Faute lourde en matière de transport routier international de

Transcription

Faute lourde en matière de transport routier international de
Publié sur Dalloz Actualité (http://www.dalloz-actualite.fr)
Faute lourde en matière de transport
routier international de marchandises
Assurance transport
AFFAIRES | Contrat - Responsabilité
EUROPÉEN ET INTERNATIONAL | Transport

Com. 16 oct. 2012, F-P+B, n° 11-10.071
Il est question dans cet arrêt du 16 octobre 2012 d’un transport de produits pharmaceutiques
de France vers l’Angleterre. Au cours de la phase terrestre du transport – il s’agit d’un
transport routier –, le chauffeur, préposé du transporteur substitué, a perdu le contrôle de son
véhicule, lequel, en se renversant, a répandu la marchandise dans une rivière en contrebas.

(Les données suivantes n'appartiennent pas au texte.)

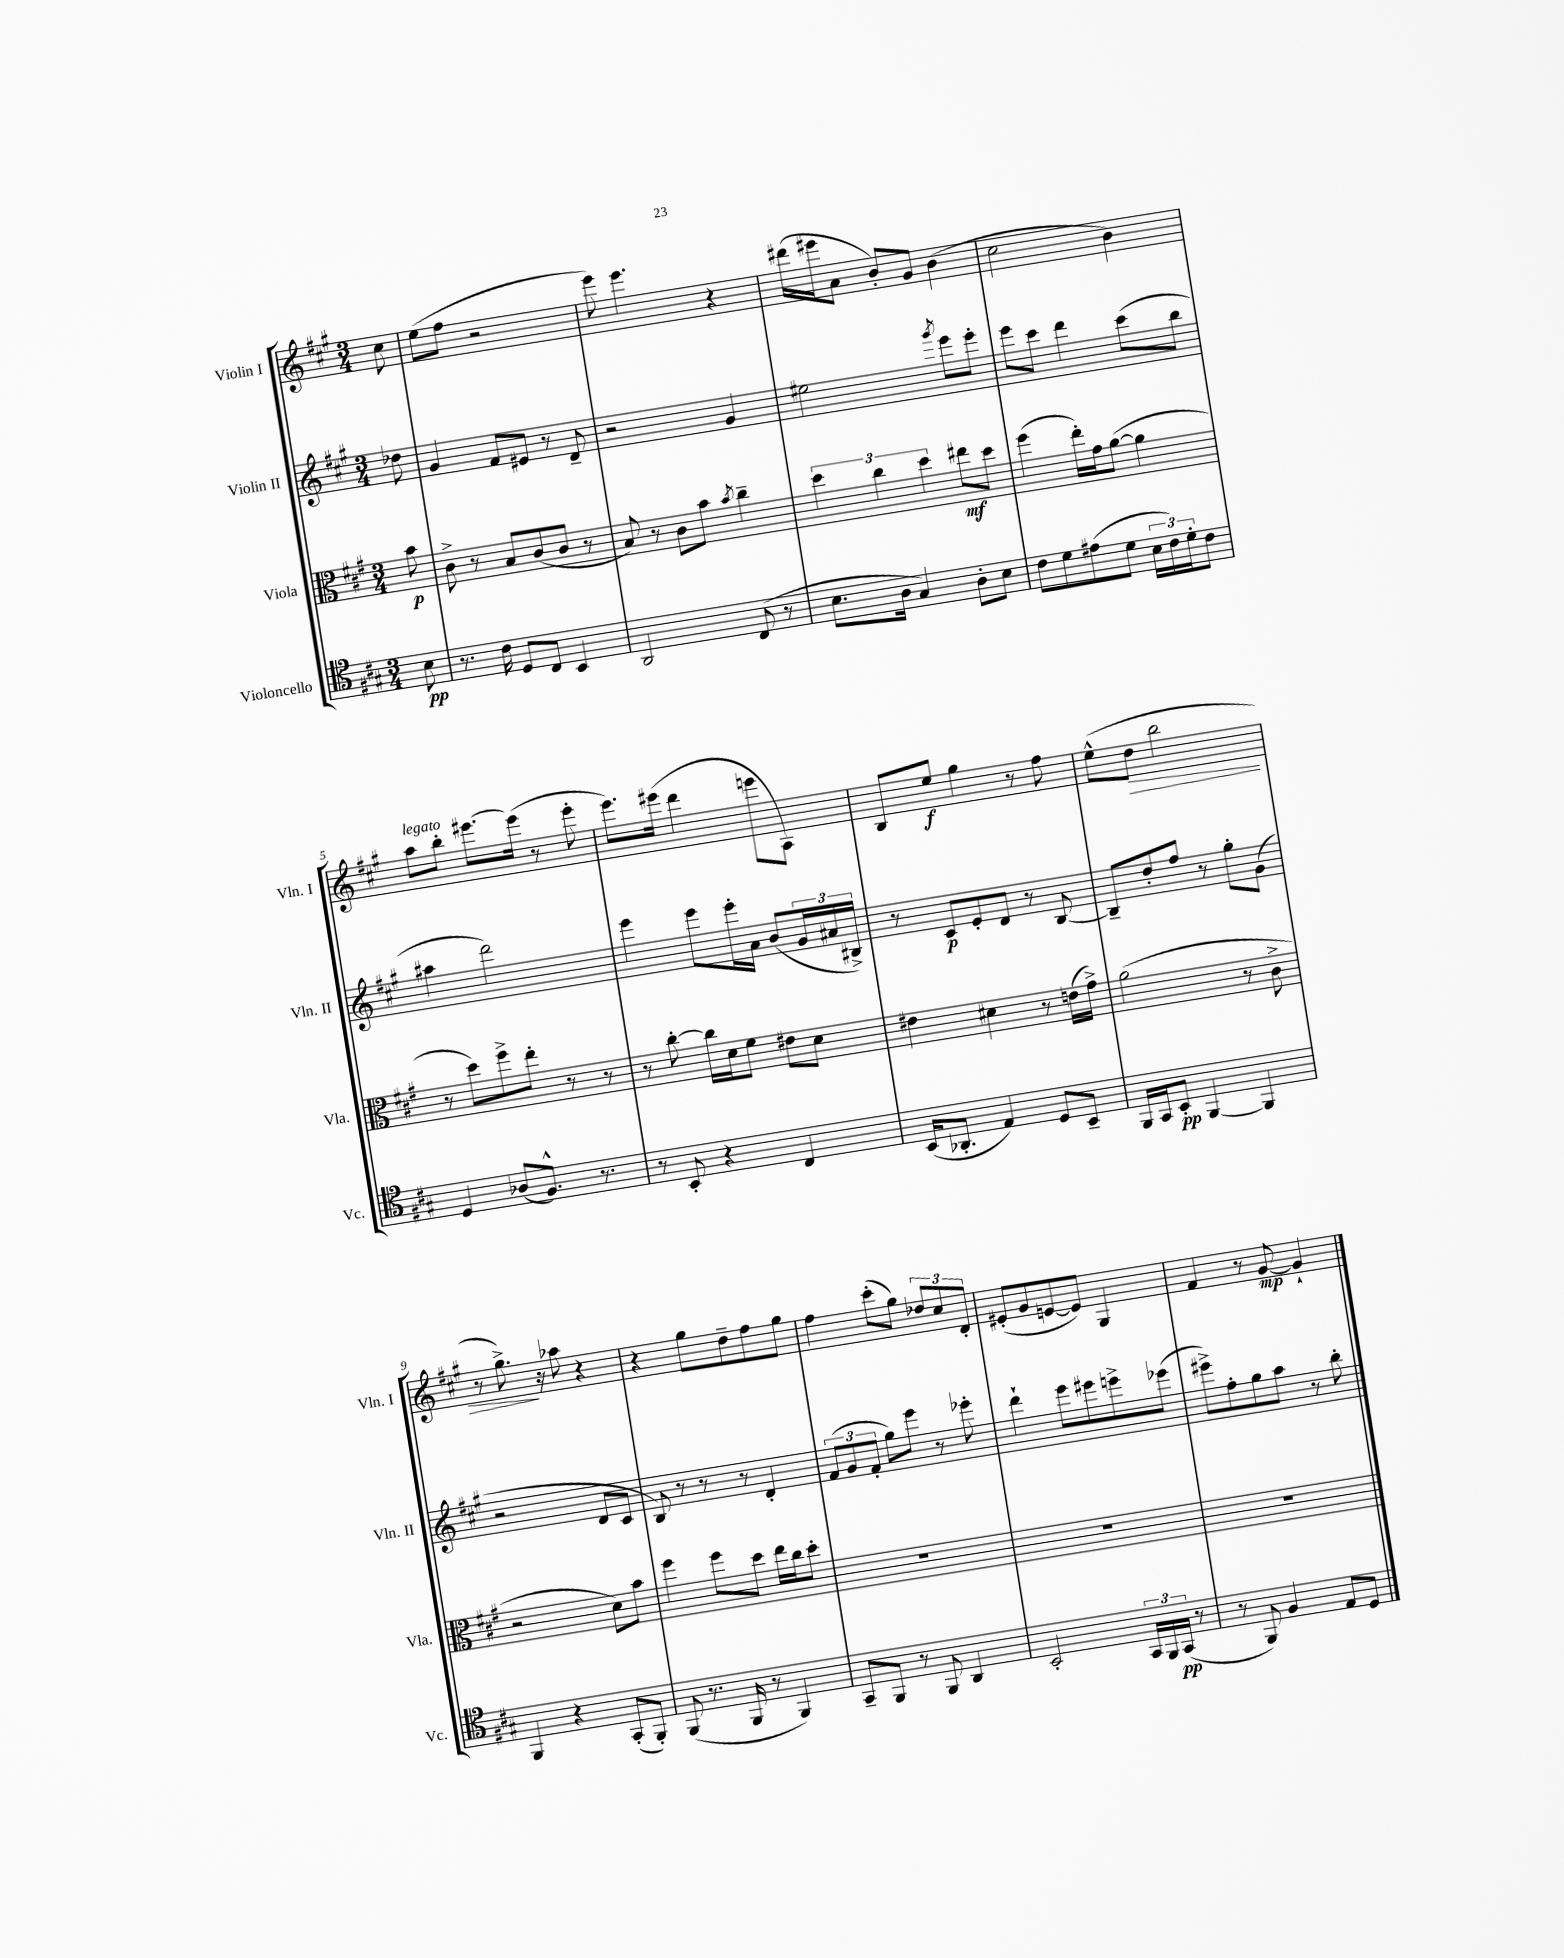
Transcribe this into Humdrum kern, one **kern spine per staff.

**kern	**kern	**kern	**kern
*staff4	*staff3	*staff2	*staff1
*clefC4	*clefC3	*clefG2	*clefG2
*k[f#c#g#]	*k[f#c#g#]	*k[f#c#g#]	*k[f#c#g#]
*M3/4	*M3/4	*M3/4	*M3/4
8B	8b	8dd-	8cc#
=	=	=	=
8.r	8c#^	4g#	(8ee
.	8r	.	8ff#
16c#	.	.	.
8D	8B	8f#	2r
8C#	(8c#	8e#	.
4BB	8c#	8r	.
.	8r	8d~	.
=	=	=	=
2AA	8B)	2r	8eee)
.	8r	.	4.eee
.	8c#	.	.
.	8b	.	.
.	8qb	.	.
(8C#	4cc#~	4g#	4r
8r	.	.	.
=	=	=	=
8.B	6dd	2ee#	(16ddd#
.	.	.	16eee#
.	.	.	8a
.	6cc#	.	.
16A	.	.	.
4G#)	.	.	8b')
.	6dd	.	.
.	.	.	8g#
.	.	8qggg#	.
8A'	8ee#	8eee	(4b
8B	8dd	8eee'	.
=	=	=	=
8c#	(4ff#	8eee	2cc#
8d	.	8ccc#	.
(8e#	16ee')	4ddd	.
.	16g#	.	.
8d	([8a	.	.
24B	4a]	(8ccc#	4b)
24c#)	.	.	.
24d'	.	.	.
8c#	.	8bb	.
=	=	=	=
4D	8r	4aa#	8aa
.	8dd)	.	8bb'
(8A-	8ff#^	2ddd)	[8.eee#
8.F#^^)	8ee'	.	.
.	.	.	(16eee#]
.	8r	.	8r
8.r	.	.	.
.	8r	.	8eee#'
=	=	=	=
8r	8r	4eee	8.eee)
8BB'	[8cc#'	.	.
.	.	.	(16eee#
4r	16cc#]	8eee	4ddd
.	16d	.	.
.	8f#	16eee'	.
.	.	16a	.
4C#	8e#	(8b	8eee
.	8d	24g#	8A)
.	.	24a#	.
.	.	24B#^)	.
=	=	=	=
(16BB	4e#	8r	8B
8.AA-'	.	.	.
.	.	8c#	8ee
4E)	4d#	8e'	4gg#
.	.	8d	.
8D	8r	8r	8r
8BB~	(16e	[8B	8ff#
.	16g#^)	.	.
=	=	=	=
16FF#	(2a	8B~]	(8ee^^
16GG#	.	.	.
8BB'	.	8dd'	8dd
[4FF#	.	8ff#	2bb
.	.	8r	.
4FF#]	8r	8gg#'	.
.	8c#^	(8g#	.
=	=	=	=
4FF#	2r	2r	8r
.	.	.	8.gg#^)
4r	.	.	.
.	.	.	16r
.	.	.	8aa-
(8GG#'	8d)	8d	4r
8FF#')	8b	8c#	.
=	=	=	=
(8FF#	4ff#	8B)	4r
8.r	.	8r	.
.	8ff#	8r	8gg#
16FF#	.	.	.
8r	8dd	8r	8dd~
4FF#)	16ee	4d'	8ff#
.	16cc#	.	.
.	8dd'	.	8gg#
=	=	=	=
8GG#~	2.r	(12f#	4ff#
.	.	12g#	.
8FF#	.	.	.
.	.	12f#'	.
8r	.	8gg#)	(8ccc#'
8FF#	.	8eee	8gg#)
4AA	.	8r	12dd-
.	.	.	12cc#
.	.	8eee-'	.
.	.	.	12d'
=	=	=	=
2BB'	2.r	4ddd`	(8e#'
.	.	.	8g#
.	.	8eee	[8e
.	.	8eee#	8e])
24GG#	.	8eee^	4G#
24FF#	.	.	.
(24GG#	.	.	.
8r	.	(8eee-	.
=	=	=	=
8r	2.r	8eee#^)	4f#
8FF#)	.	8ff#'	.
4F#	.	8gg#	8r
.	.	8aa	[8g#
8E	.	8r	4g#`]
8D	.	8bb'	.
==	==	==	==
*-	*-	*-	*-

L’assureur du destinataire, ayant indemnisé ce dernier, a ensuite assigné en remboursement le
transporteur. Pour la cour d’appel de Paris (contrairement aux premiers juges), le transporteur
était en droit de se prévaloir du plafond de responsabilité institué par l’article 23 de la
Convention de Genève du 19 mai 1956, dite CMR, en l’espèce applicable (sur le caractère
d’ordre public de cette convention, V. Com. 30 juin 2009, n° 08-15.026, Bull. civ. IV, n° 91 ;
D. 2009. AJ 1963, obs. X. Delpech ; RTD com. 2009. 802, obs. B. Bouloc ; Just. & cass.
2010. 489, rapp. A. Potocki ; RDC 2010. 715, note J.-B. Racine).
En effet, selon elle, l’accident a pour cause la vitesse estimée excessive du camion sur une
route rendue glissante par la pluie et le non-respect par le chauffeur de l’interdiction de
circulation des véhicules de transport de marchandises après 22 heures. Ces circonstances
caractérisent un défaut de maîtrise dû à une simple "négligence fautive" du chauffeur, laquelle
n’est pas suffisante pour constituer une faute lourde, sans laquelle, en application de l’article
29 de la CMR, le plafond de responsabilité ne peut être écarté.
Tel n’est pas la position de la Cour de cassation qui censure l’arrêt d’appel pour violation de
la loi. Un tel comportement semble, en effet, correspondre à la définition donnée par la
juridiction suprême de la faute lourde, qui repose, en droit interne comme en droit
international, sur une approche subjective, fondée sur une analyse concrète du comportement
du transporteur. Il s’agit, on le sait, de la « négligence d’une extrême gravité confinant au dol
et dénotant l’inaptitude du transporteur à l’accomplissement de la mission contractuelle qu’il
a acceptée » (Com. 27 févr. 2007, n° 05-17.265, D. 2007. AJ. 1013, obs. X. Delpech ; D.
2007. Pan. 1013, obs. H. Kenfack ; RTD com. 2007. 592, obs. B. Bouloc ; JCP E 2007.
1705, note A. Cathiard ; BTL 2007. 183). Puisque faute lourde il y a, le plafond de réparation
institué par la CMR est donc écarté, mais l’indemnisation à la charge du transporteur doit
cependant demeurer d’un montant raisonnable, puisque l’arrêt, rendu entre autres au visa de
l’article 1150 du code civil, exige que seul le dommage prévisible donne lieu à réparation
(pour une illustration récente d’un arrêt rendu en application de ce texte en matière de contrat
de transport, V. Civ. 1re, 26 sept. 2012, n° 11-13.177, Dalloz actualité, 8 oct. 2012, obs. N.
Kilgus ; D. 2012. Actu. 2305, obs. I. Gallmeister ).